DATA RECORDS below:

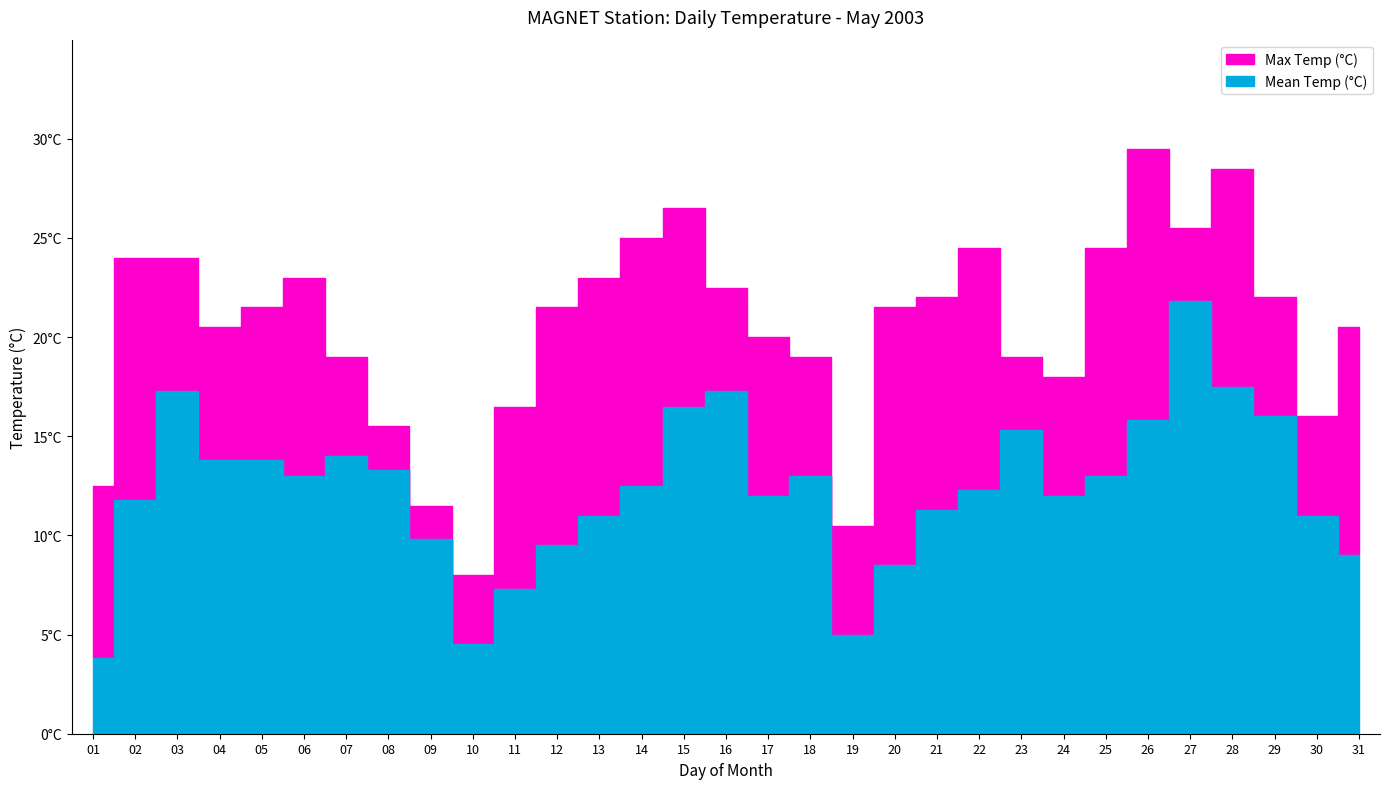

How many data points does each series have?

31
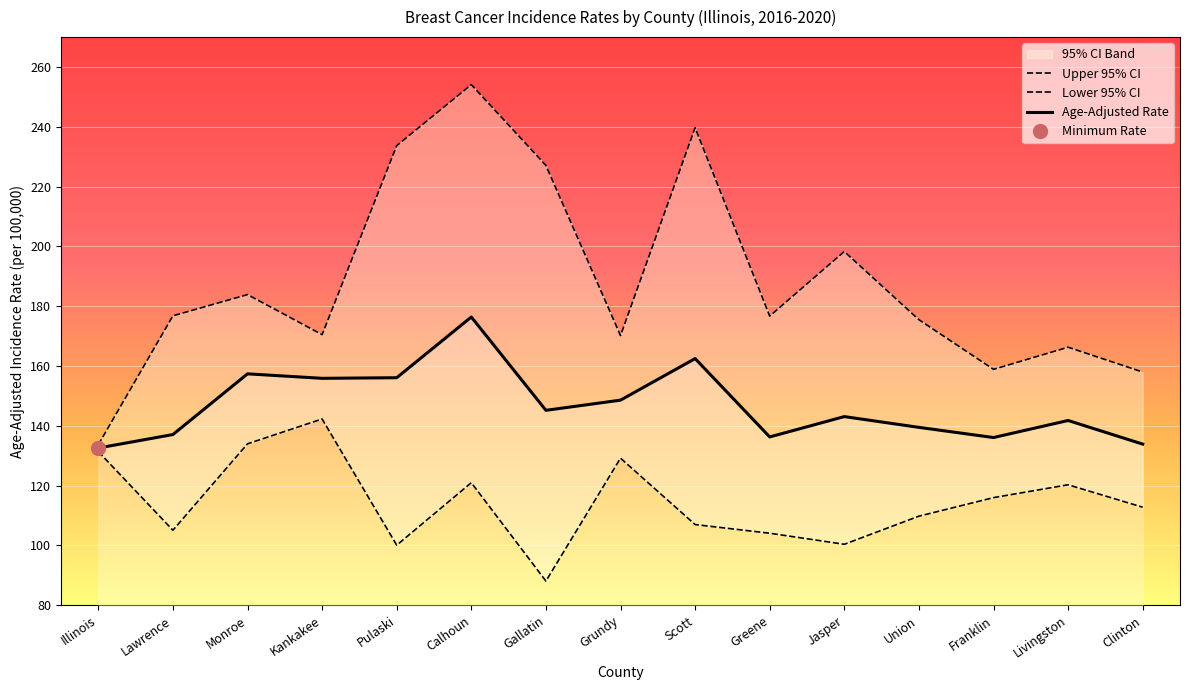

Rank the categories by Age-Adjusted Rate value from highest to lowest.

Calhoun, Scott, Monroe, Pulaski, Kankakee, Grundy, Gallatin, Jasper, Livingston, Union, Lawrence, Greene, Franklin, Clinton, Illinois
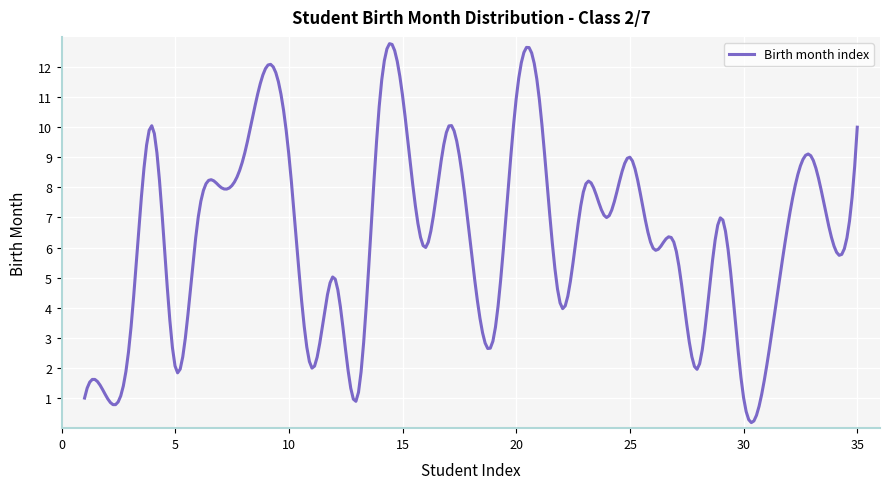

What is the greatest value displayed?

12.8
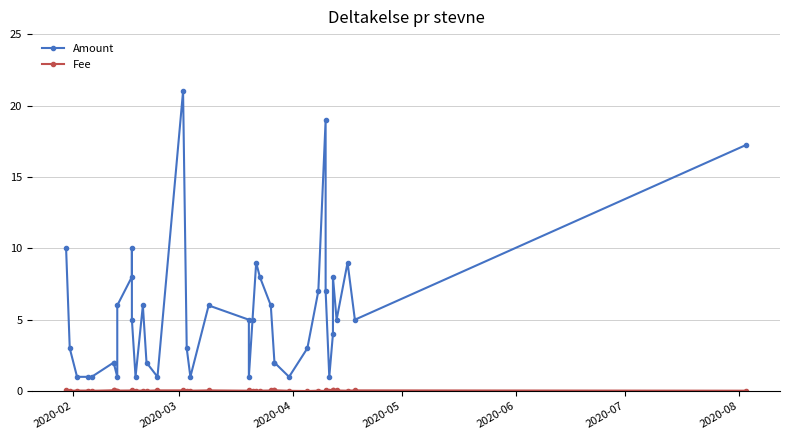

What is the maximum value shown in the chart?

21.0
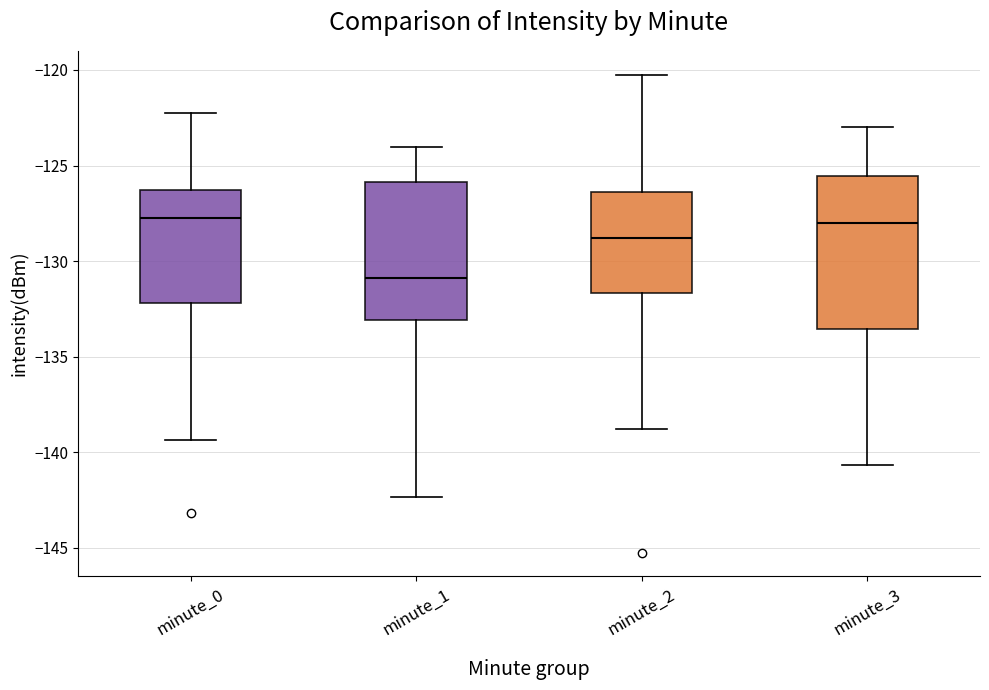

Comparing the boxes themselves (not the whiskers), which one is the tallest?

minute_3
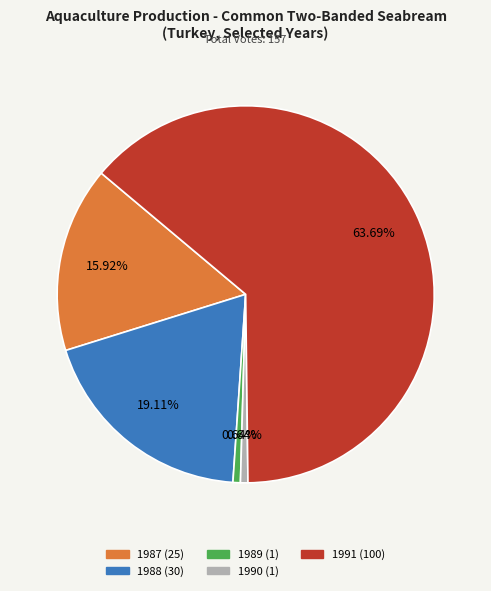

What percentage is the 1989 slice, to the nearest percent?

1%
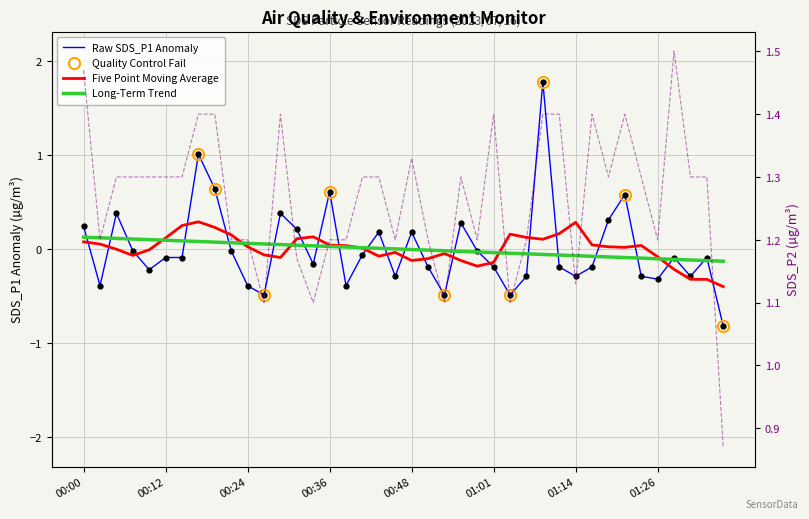

At which category does SDS_P1 reach its first local valley?

00:02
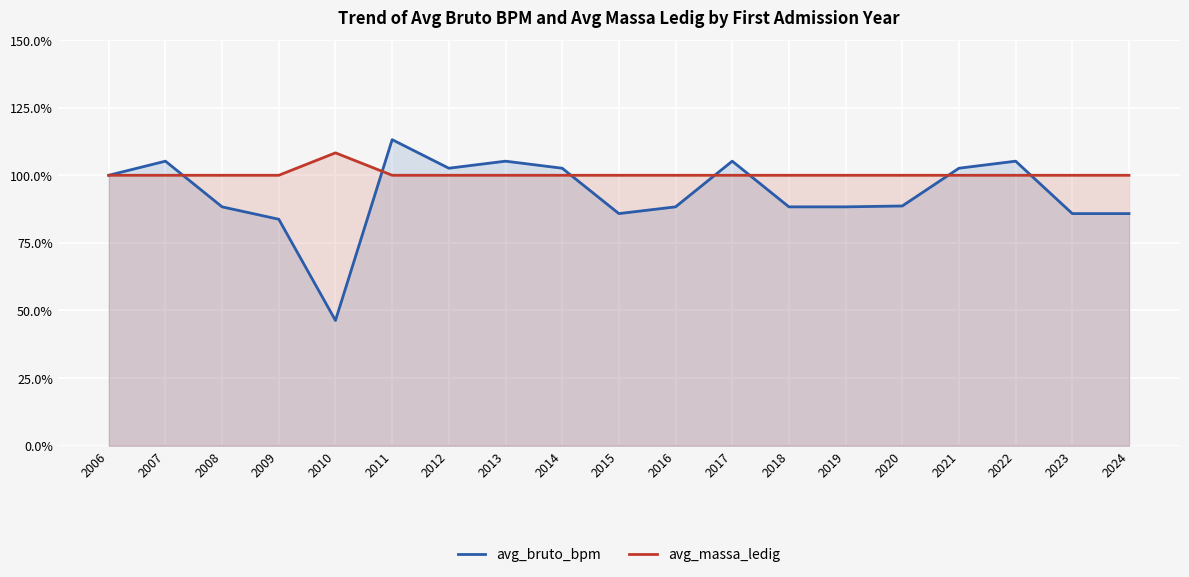

The avg_bruto_bpm series shows 88.3 at 2019. True or false?

True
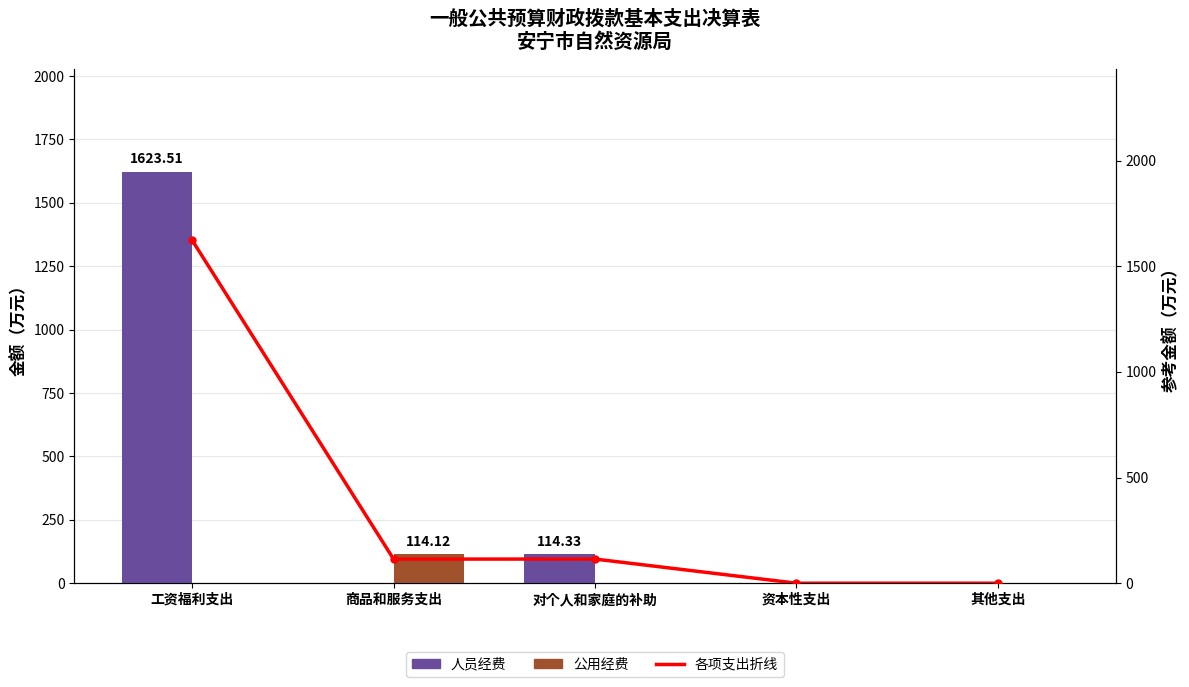

Does the chart contain stacked bars?

No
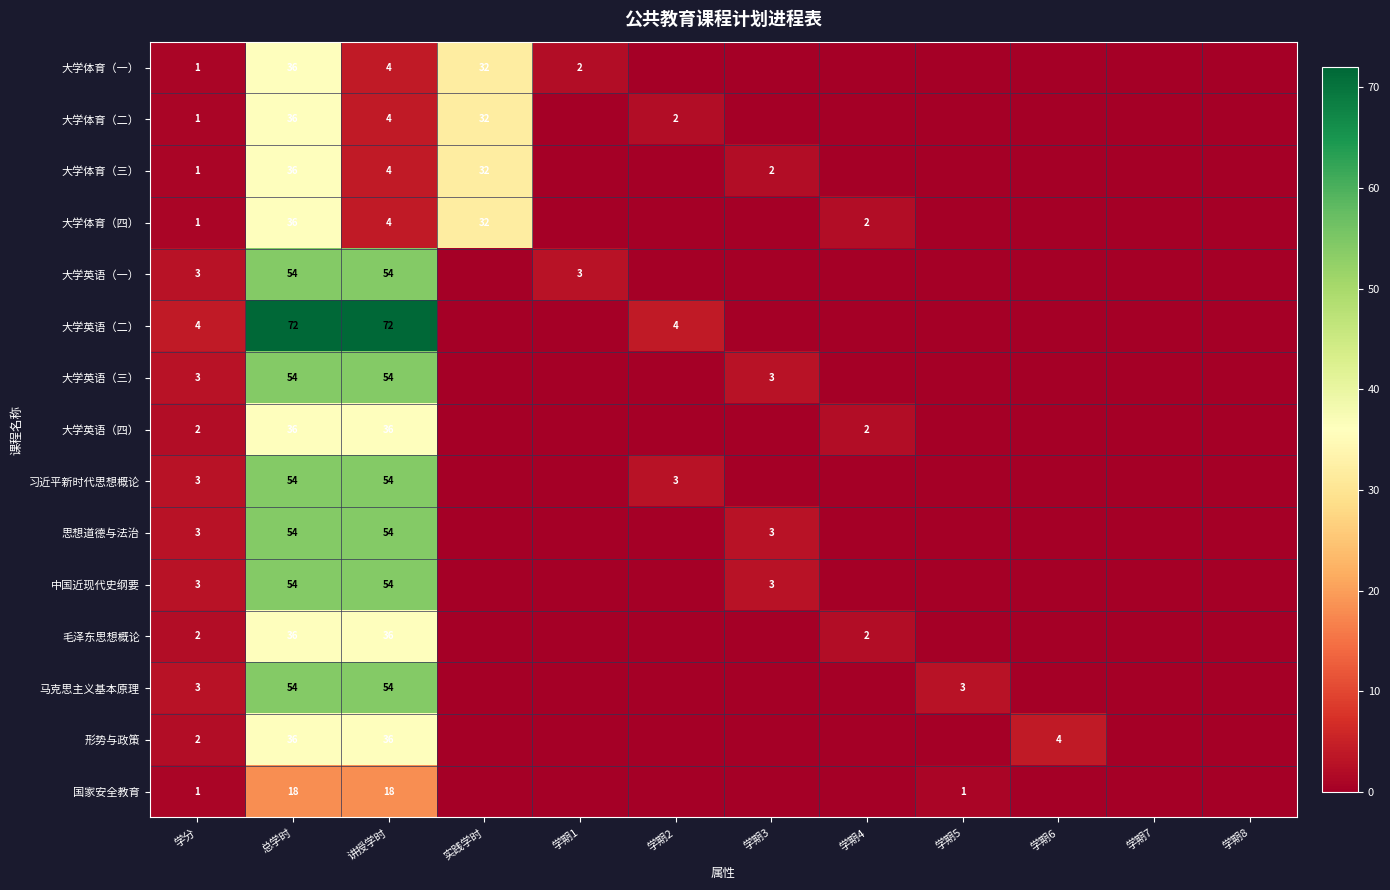

The value of 习近平新时代思想概论 at 总学时 is 29. True or false?

False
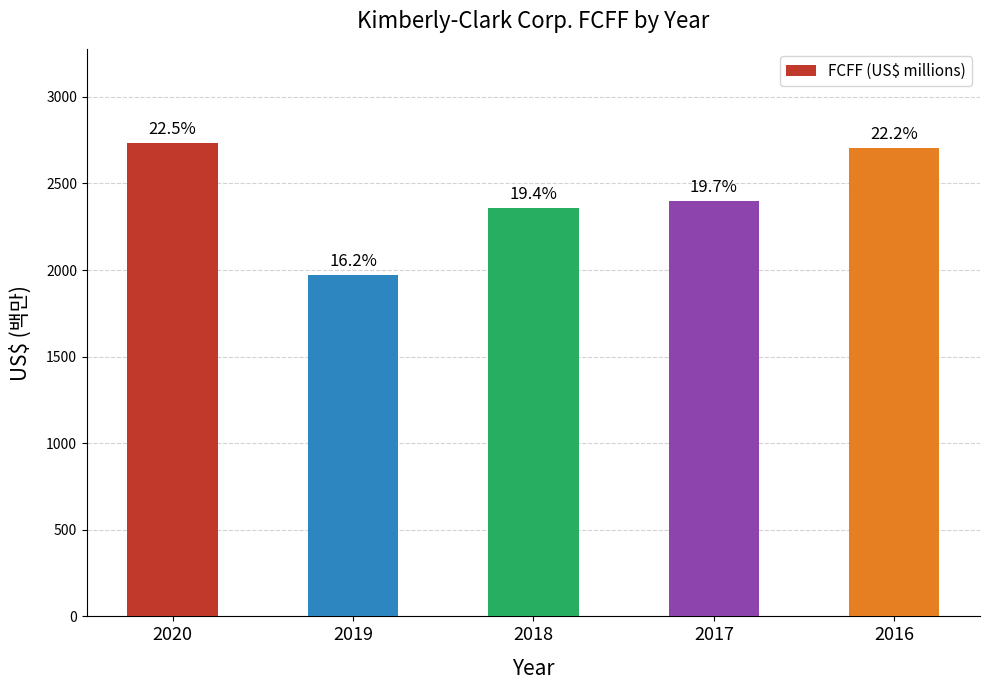

Reading right to left, what are all the values shown in this chart?

2703	2400	2356	1969	2731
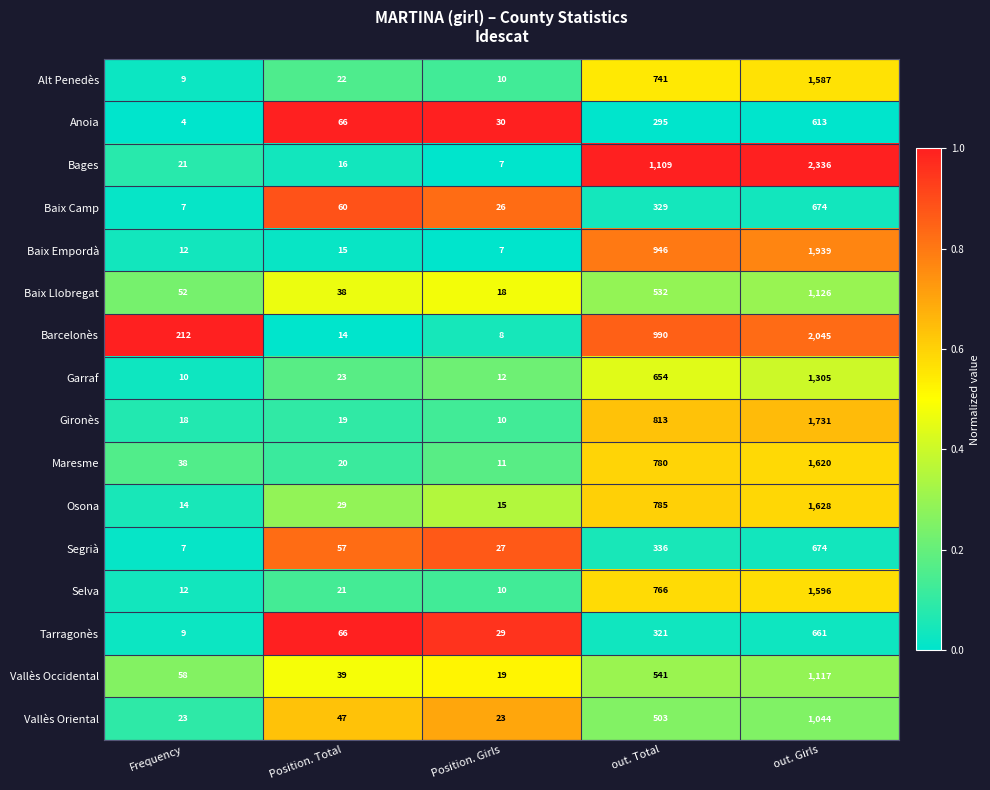

What is the minimum value shown in the chart?

4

End of DATA RECORDS.

DIRECTIONS FOR THIS TASK: Count the lines in the data above that contain the string "shown", treating uppercase and lowercase as different. Reply with the number only.

RESULT OF THE TASK: 3